===== Extrait de page

Jurisprudences
Succession : annulation de la révocation d'une donation pour illicéité de la cause
Cass. civ. 1ère, 30 nov. 2022, n°21-11.507
Liquidation et partage de successions, Anticipations de successions
Enseignement de l'arrêt
Un contrat de révocation d’une donation peut être sujet à nullité si sa cause réside dans l’objectif des contractants de contourner des dispositions d’ordre public.
La transmission entre vifs
Modalité de transmission : la donation
L’article 894 du code civil dispose que « La donation entre vifs est un acte par lequel le donateur se dépouille actuellement et irrévocablement de la chose donnée en faveur du donataire qui l’accepte. »
Une donation consiste donc à transmettre de son vivant une partie de son patrimoine sans recevoir de contrepartie. Le ou les bénéficiaires (les « donataires ») se voient transférer la propriété du ou des biens de la personne qui réalise la donation (le « donateur »). La donation est un acte qui peut concerner des sommes d’argent, un bien immobilier ou mobilier, un véhicule, une œuvre d’art, des sommes d’argent, etc.
Dans tous les cas, pour caractériser une donation, deux éléments doivent être réunis :
- un élément matériel : un dépouillement irrévocable du donateur au profit du ou des donataires ;
- un élément moral : une intention libérale du donateur, qui a souhaité transmettre les fonds ou les biens à titre gratuit (et non à titre onéreux).
La donation est donc un contrat par lequel le donateur se dépouille actuellement et irrévocablement sans contrepartie et dans une intention libérale d’un bien présent lui appartenant en faveur d’une personne qui l’accepte (article 894 du Code civil). Elle est soumise à la fois aux règles du droit commun des contrats et aux règles spécifiques du droit des successions.
« La donation entre vifs est un acte par lequel le donateur se dépouille actuellement et irrévocablement de la chose donnée en faveur du donataire qui l’accepte. »
La loi prévoit que le donateur doit être en possession de toutes ses facultés intellectuelles et avoir la capacité juridique pour transmettre ses biens.
En principe la donation entre vifs doit être passée devant Notaire selon les termes de l’article 931 du Code civil qui dispose : « Tous actes portant donation entre vifs seront passés devant notaires dans la forme ordinaire des contrats ; et il en restera minute, sous peine de nullité. »
A défaut d’acte authentique, la donation encourt en théorie la nullité absolue. Cependant, trois sortes de donations échappent à ce formalisme :
- le don manuel : il s’effectue par la remise de la chose de la main à la main ou de compte bancaire à compte bancaire. Ce don doit en principe faire l’objet d’une déclaration auprès de l’administration fiscale, sans que cette condition influe cependant sur la validité de la donation en elle-même.
- la donation déguisée : elle suppose que les parties dissimulent l’acte à titre gratuit sous l’apparence d’un acte onéreux. Les parties font parfois deux actes : un acte apparent à titre onéreux et une contre-lettre qui est l’acte à titre gratuit correspondant à leur volonté réelle. Cette contre-lettre n’est pas nécessaire à la caractérisation de la donation déguisée. L’exemple classique est la signature d’une vente officielle et la rédaction d’une contre-lettre indiquant que le prix ne sera pas payé.

==========
===== Informations

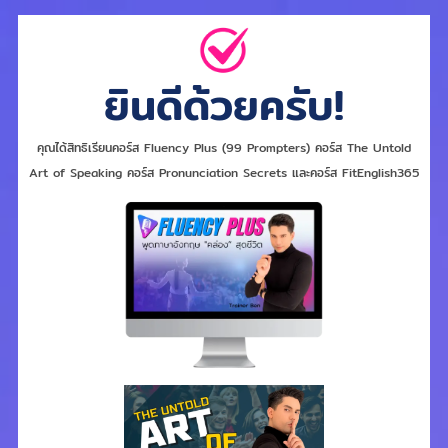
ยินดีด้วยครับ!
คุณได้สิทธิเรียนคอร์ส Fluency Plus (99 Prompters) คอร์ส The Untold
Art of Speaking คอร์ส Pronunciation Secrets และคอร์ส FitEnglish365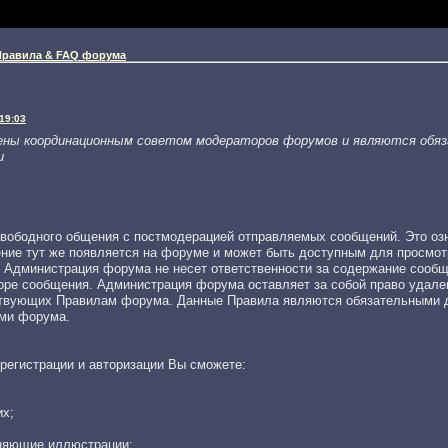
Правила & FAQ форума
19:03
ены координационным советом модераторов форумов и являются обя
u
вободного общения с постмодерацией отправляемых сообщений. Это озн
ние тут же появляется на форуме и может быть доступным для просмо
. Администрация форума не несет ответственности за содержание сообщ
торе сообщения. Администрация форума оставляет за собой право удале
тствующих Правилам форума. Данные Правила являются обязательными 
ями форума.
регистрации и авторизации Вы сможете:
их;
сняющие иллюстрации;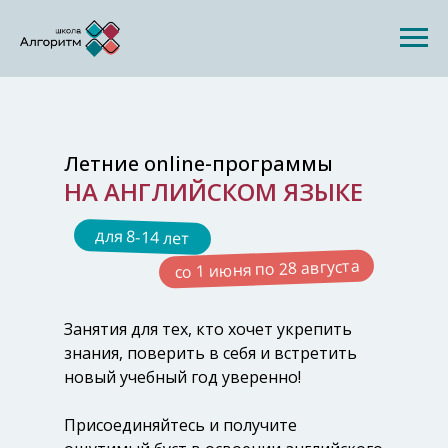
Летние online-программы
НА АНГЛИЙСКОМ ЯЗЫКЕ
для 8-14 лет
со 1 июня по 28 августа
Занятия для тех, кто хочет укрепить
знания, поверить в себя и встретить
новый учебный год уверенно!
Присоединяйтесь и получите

==========

### Travail demandé
1. Dans l'extrait sur la donation, relevez tous les biens qu'une donation peut concerner selon le paragraphe commençant par « Une donation consiste donc ».
2. Reformulez sous forme de liste le paragraphe de l'extrait sur la donation qui commence par « La donation est donc un contrat », en conservant ses faits essentiels.
3. Poursuivez l'extrait sur la donation à partir de sa dernière phrase.

### Résultats de l'exercice
1.
- des sommes d'argent
- un bien immobilier ou mobilier
- un véhicule
- une œuvre d'art

2.
- La donation est un contrat (article 894 du Code civil).
- Le donateur se dépouille actuellement et irrévocablement d'un bien présent lui appartenant.
- Ce dépouillement se fait sans contrepartie et dans une intention libérale.
- Il bénéficie à une personne qui l'accepte.
- La donation relève à la fois du droit commun des contrats et des règles spécifiques du droit des successions.

3.
Cette requalification d’un acte à titre onéreux en acte à titre gratuit est facilitée par la loi pour un certain nombre d’actes jugés suspects. La vente à fonds perdus à un héritier successible est notamment concerné. La loi pose expressément pour ces actes une présomption de gratuité voulue par le vendeur, à charge pour les héritiers de démontrer l’inverse.
- la donation indirecte : il s’agit d’une donation réalisée par un acte autre qu’une donation sans volonté de cacher la nature de l’acte réalisé (exemple : remise de dette, vente à vil prix, paiement d’un prix, d’une dette ou d’un crédit à la place d’un enfant par exemple).
Ces donations ne sont pas nulles, elles doivent cependant être judiciairement reconnues comme telles pour être rapportées dans la succession du donateur.
Protection des héritiers et minimum successoral garanti par la réserve
Dans le cadre du règlement d’une succession, la question des donations est immanquablement liée à celle du respect des droits légaux des héritiers et notamment au minimum successoral que la loi leur garantit.
Réserve héréditaire
Il s’agit d’une part – plus ou moins importante – du patrimoine de chacun « réservée » à ses descendants et dont le propriétaire lui-même ne peut se dessaisir librement à leur préjudice. Cette quote-part varie selon le nombre d’enfants.
Enfants | Réserve héréditaire | Quotité disponible |
1 | 1/2 des biens | 1/2 des biens |
2 | 2/3 des biens | 1/3 des biens |
3 et plus | 3/4 des biens | 1/4 des biens |
La partie restante appelée « quotité disponible« , est gérée à la guise de son propriétaire qui peut choisir de le donner de son vivant ou par testament à toute personne.
Les dispositions du code civil relatives à la réserve héréditaires sont dites « d’ordre public », en d’autre termes il n’est pas possible d’y déroger même par voie contractuelle.
L’article 1102 du code civil dispose à cet effet que « Chacun est libre de contracter ou de ne pas contracter, de choisir son cocontractant et de déterminer le contenu et la forme du contrat dans les limites fixées par la loi.La liberté contractuelle ne permet pas de déroger aux règles qui intéressent l’ordre public. »
Réintégration des donations
Une fois ces quotes-parts déterminées, pour traiter les donations et s’assurer du respect des droits des autres héritiers réservataires en présence, il faut dans un premier temps ajouter au patrimoine existant du de cujus, les éventuelles donations consenties de son vivant.
Toutes les donations doivent être réunies fictivement (donation simple, donation-partage, donation déguisée, donation indirecte, etc.).
En effet, la loi veille à ce que le défunt n’ait pas indirectement déshérité en tout ou partie ses héritiers réservataires en donnant « trop » de biens de son vivant : c’est le mécanisme de la réintégration et du rapport des donations.
Opérations de réduction
Une fois ces premières opérations de vérifications effectuées, il est possible que certains héritiers bénéficient de droits qui empiètent sur la réserve de leurs cohéritiers.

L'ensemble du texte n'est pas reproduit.